A metal detector contains a coil of wire (wrapped around the circular head at the end of the handle) known as the transmitter coil. When electricity flows through the coil, a magnetic field is created all around it. As you sweep the detector over the ground, you make the magnetic field move around too. If you move the detector over a metal object, the moving magnetic field affects the atoms inside the metal. In fact, it changes the way the electrons (tiny particles "orbiting" around those atoms) move. Now if we have a changing magnetic field in the metal, the ghost of James Clerk Maxwell tells us we must also have an electric current moving in there too. In other words, the metal detector creates (or "induces") some electrical activity in the metal. But then Maxwell tells us something else interesting too: if we have electricity moving in a piece of metal, it must create some magnetism as well.
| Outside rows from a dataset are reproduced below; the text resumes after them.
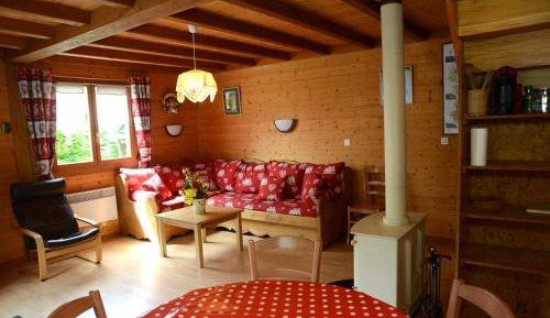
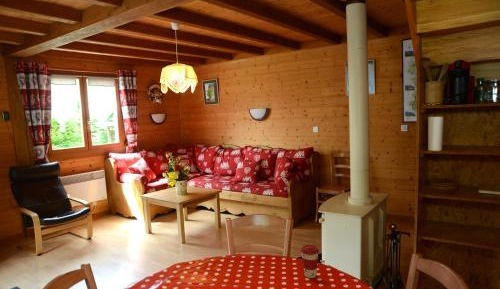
+ coffee cup [300,243,320,279]
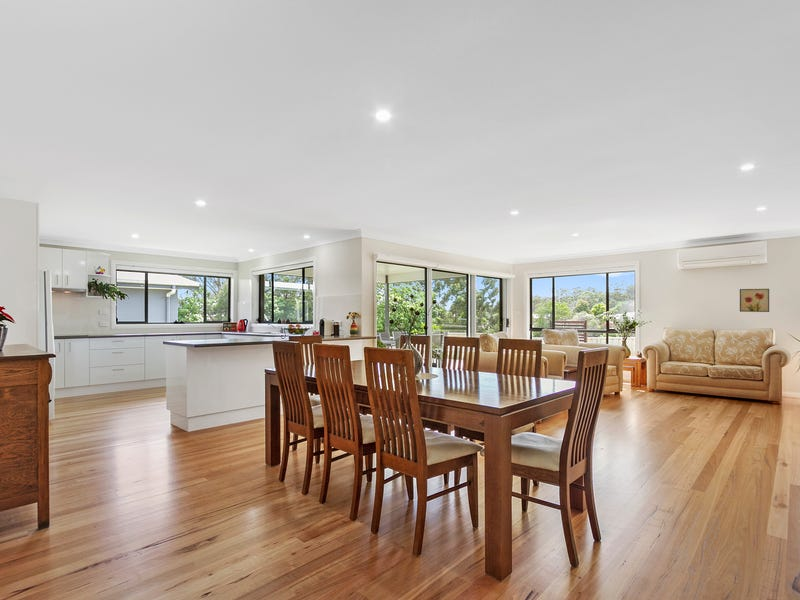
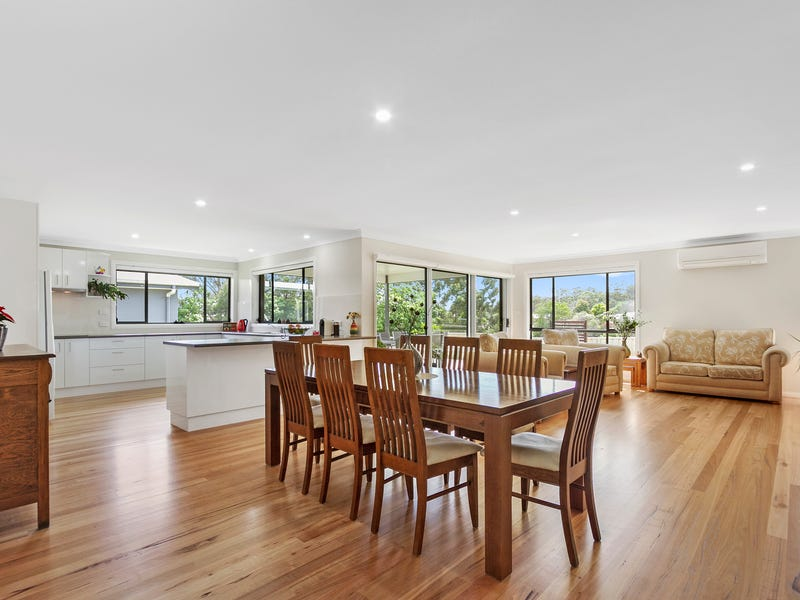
- wall art [739,288,770,313]
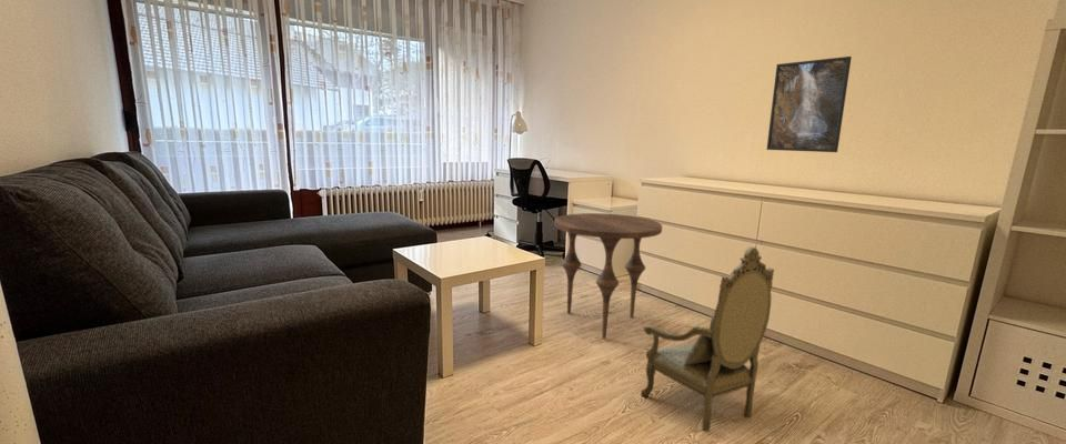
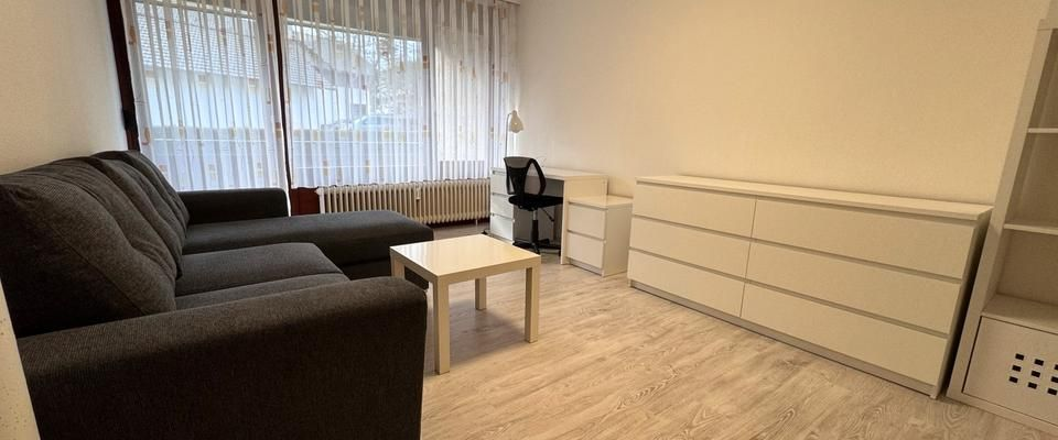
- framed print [765,56,853,153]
- armchair [640,246,775,433]
- side table [553,212,663,340]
So, when you move a metal detector over a piece of metal, the magnetic field coming from the detector causes another magnetic field to appear around the metal.
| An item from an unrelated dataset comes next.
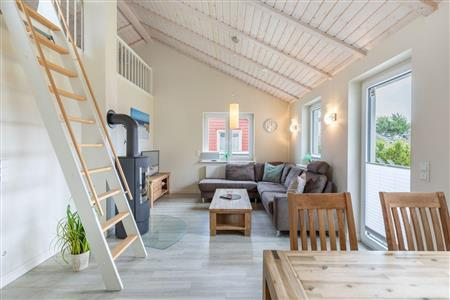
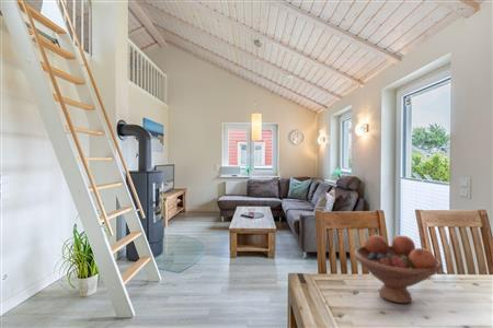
+ fruit bowl [353,234,444,304]
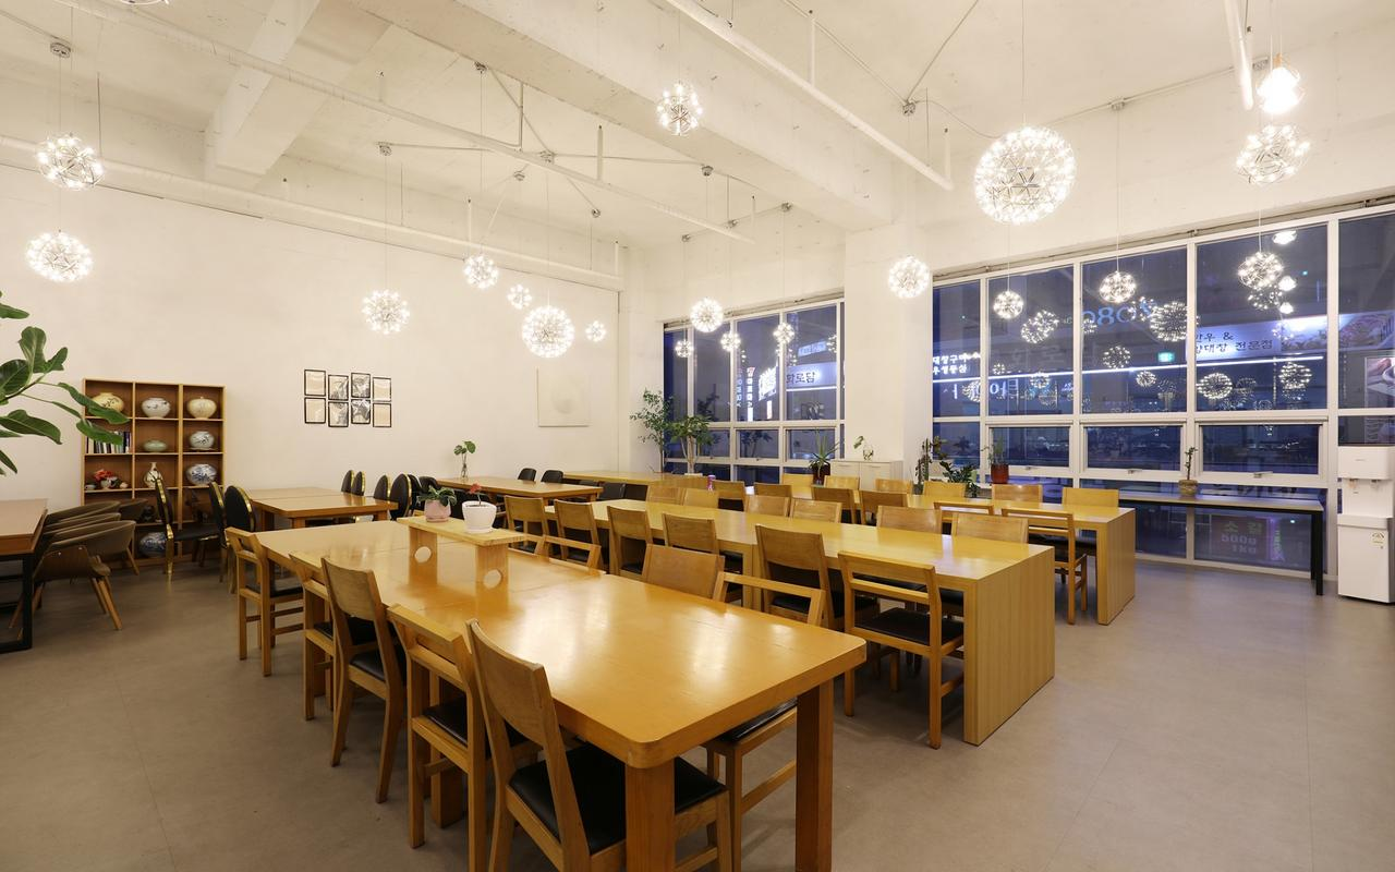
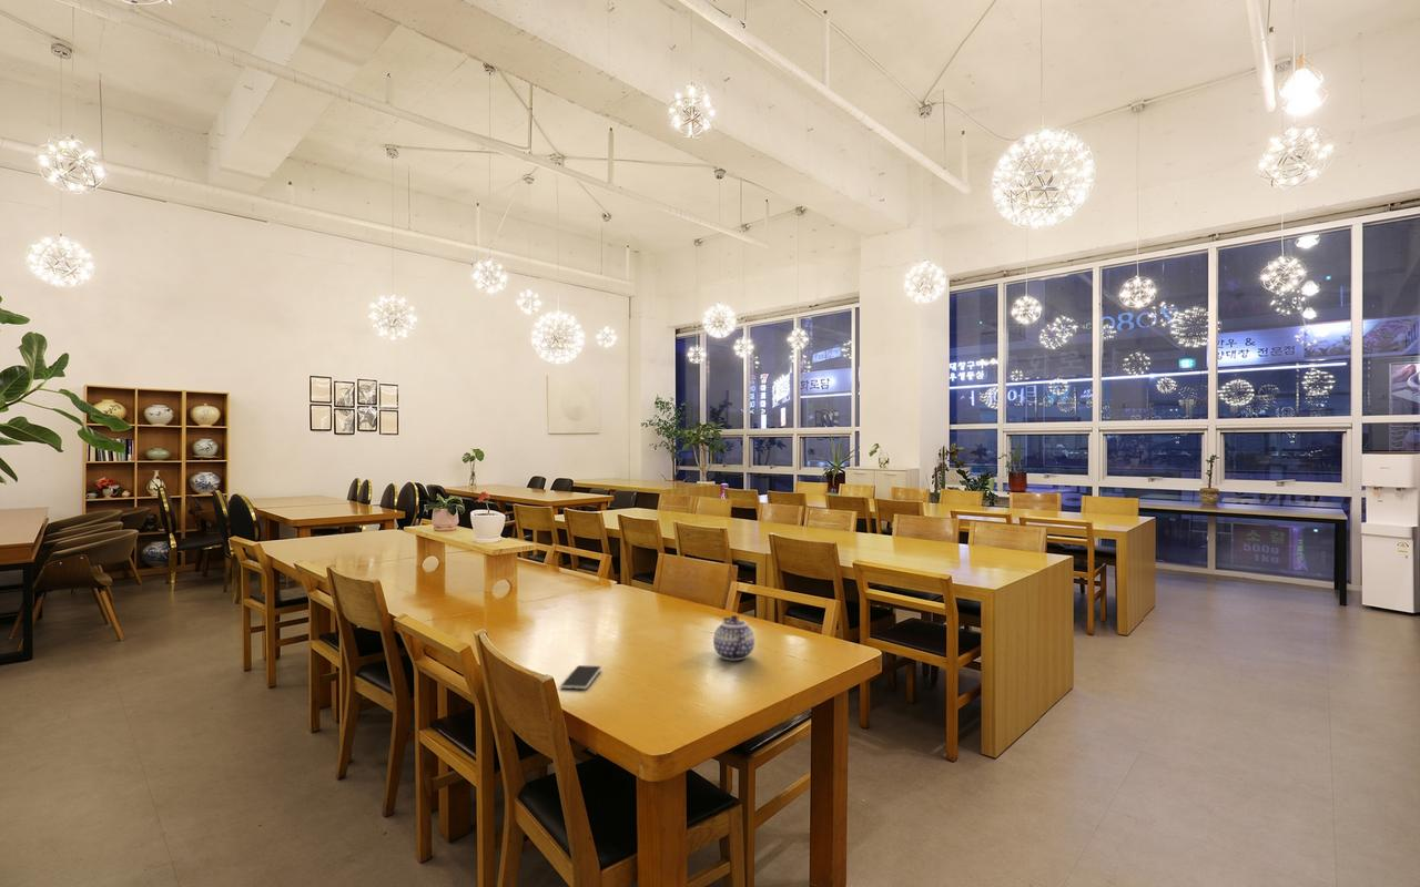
+ teapot [712,614,755,661]
+ smartphone [559,664,602,691]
It's this second magnetic field, around the metal, that the detector picks up. The metal detector has a second coil of wire in its head (known as the receiver coil) that's connected to a circuit containing a loudspeaker. As you move the detector about over the piece of metal, the magnetic field produced by the metal cuts through the coil. Now if you move a piece of metal through a magnetic field, you make electricity flow through it (remember, that's how a generator works). So, as you move the detector over the metal, electricity flows through the receiver coil, making the loudspeaker click or beep. Hey presto, the metal detector is triggered and you've found something! The closer you move the transmitter coil to the piece of metal, the stronger the magnetic field the transmitter coil creates in it, the stronger the magnetic field the metal creates in the receiver coil, the more current that flows in the loudspeaker, and the louder the noise.